Hospitalization 2000 vs 2010

September 15th, 2010

It had been almost a decade since my last hospitalization. Late last week when I was admitted for a massive GI infection I realized that some things had changed and some things had stayed the same since the last time I had taken up residence in an academic medical center.

The Changes

  • Technology – from my bar coded patient ID bracelet to the handheld scanners the nurses used to log medication administration, the advances in use of technology was noticeable.  Lab results from the emergency department were readily available to my gastroenterologist. Mobile computer documentation stations dotted the hallways.
  • Communication – We never felt we had to chase down information. And I swear there was corporate training in the phrase “you know your body best” for the number of times it was repeated by staff.  Although we waited several hours before an inpatient bed was ready, treatment was started, results were shared as they came in, and we were checked on by volunteers, nurses and medical students between visits from the residents and attendings.
  • Emphasis on patient safety – my room was plastered with fall avoidance advice — “call don’t fall” was my favorite – hand washing stations and reminders abounded, and each medication/intervention was double checked by staff and electronically.
  • Med students – when did they get so young?! 1000 thanks to the student who tipped me off to the fact that the branded form of my immunosuppressant was not on formulary and I might want to bring it from home.
  • Me – the questions that I asked and the authority with which I raised issues have increased tremendously over a decade.   The improved clinical knowledge of my conditions and the health system navigation savvy made me a much more effective advocate for my care.  My comfort level and confidence in my knowledge of myself was an asset to accurate diagnosis and acceleration of treatment decisions. (ok, sometimes I had my physician husband voice my request, but still . . .)

The Same

  • It’s All About the Nurses: Making friends with the nurses is the key to a positive patient experience.  While I’m sure everyone on the floor got excellent care, friendly nurses made sure that my poking and prodding started at 7am vs  5:30am because they knew  I was not an early riser in the best of circumstances and  slipped me a copy of all my blood test results so my husband and I fully prepared with thoughts and questions by the time by doctors came ‘round.
  • Hospital food: Dr.
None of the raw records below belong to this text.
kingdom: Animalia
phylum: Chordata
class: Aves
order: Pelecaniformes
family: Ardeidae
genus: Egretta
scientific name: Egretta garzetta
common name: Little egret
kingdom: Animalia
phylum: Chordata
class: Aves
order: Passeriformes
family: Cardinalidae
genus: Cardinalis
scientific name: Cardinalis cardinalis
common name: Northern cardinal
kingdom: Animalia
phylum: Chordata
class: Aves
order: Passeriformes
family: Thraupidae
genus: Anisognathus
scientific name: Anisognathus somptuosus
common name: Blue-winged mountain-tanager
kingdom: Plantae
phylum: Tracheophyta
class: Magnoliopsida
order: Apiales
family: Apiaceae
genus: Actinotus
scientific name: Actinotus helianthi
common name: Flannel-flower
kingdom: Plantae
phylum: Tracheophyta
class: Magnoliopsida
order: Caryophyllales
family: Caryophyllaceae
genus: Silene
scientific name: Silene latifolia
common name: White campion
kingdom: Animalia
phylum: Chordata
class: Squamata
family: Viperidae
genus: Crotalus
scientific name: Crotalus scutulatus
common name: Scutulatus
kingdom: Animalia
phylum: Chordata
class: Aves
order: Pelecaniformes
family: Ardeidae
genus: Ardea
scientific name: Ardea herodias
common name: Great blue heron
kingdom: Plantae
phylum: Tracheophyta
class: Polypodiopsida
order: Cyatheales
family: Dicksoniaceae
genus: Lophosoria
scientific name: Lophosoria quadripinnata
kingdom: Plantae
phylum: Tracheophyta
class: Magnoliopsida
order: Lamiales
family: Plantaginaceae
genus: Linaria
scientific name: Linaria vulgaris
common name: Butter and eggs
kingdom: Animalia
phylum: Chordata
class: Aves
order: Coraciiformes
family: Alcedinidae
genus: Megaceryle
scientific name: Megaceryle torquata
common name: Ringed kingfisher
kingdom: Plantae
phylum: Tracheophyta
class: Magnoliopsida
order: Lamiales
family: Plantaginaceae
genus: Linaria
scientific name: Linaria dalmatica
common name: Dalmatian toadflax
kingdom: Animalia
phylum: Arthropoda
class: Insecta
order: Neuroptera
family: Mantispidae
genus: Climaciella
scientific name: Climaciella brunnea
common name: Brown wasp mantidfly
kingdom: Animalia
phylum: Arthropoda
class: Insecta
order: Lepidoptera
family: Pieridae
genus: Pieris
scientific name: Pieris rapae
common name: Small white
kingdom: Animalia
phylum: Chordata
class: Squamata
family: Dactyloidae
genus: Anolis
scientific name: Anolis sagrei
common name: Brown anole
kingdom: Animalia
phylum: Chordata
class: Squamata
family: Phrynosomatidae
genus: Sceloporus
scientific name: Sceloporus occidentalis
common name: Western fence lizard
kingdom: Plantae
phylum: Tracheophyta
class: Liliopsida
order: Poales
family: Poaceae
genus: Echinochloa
William Osler once said, “let food be thy medicine”. That memo never reached the hospital food service folks.  Having the opportunity to survey both the clear liquid and soft bland solid diets I was astounded by the missed opportunity to support my clinical care through nutrition or even to teach proper eating to patients.
  • Me – I still bring in my own pajamas and robe because I hate hospital gowns.  I still can drive an IV pole like Danica Patrick. And I am still so grateful to be the beneficiary of revolutionary medical care that allows me to be alive and enjoy this rich life God has given me.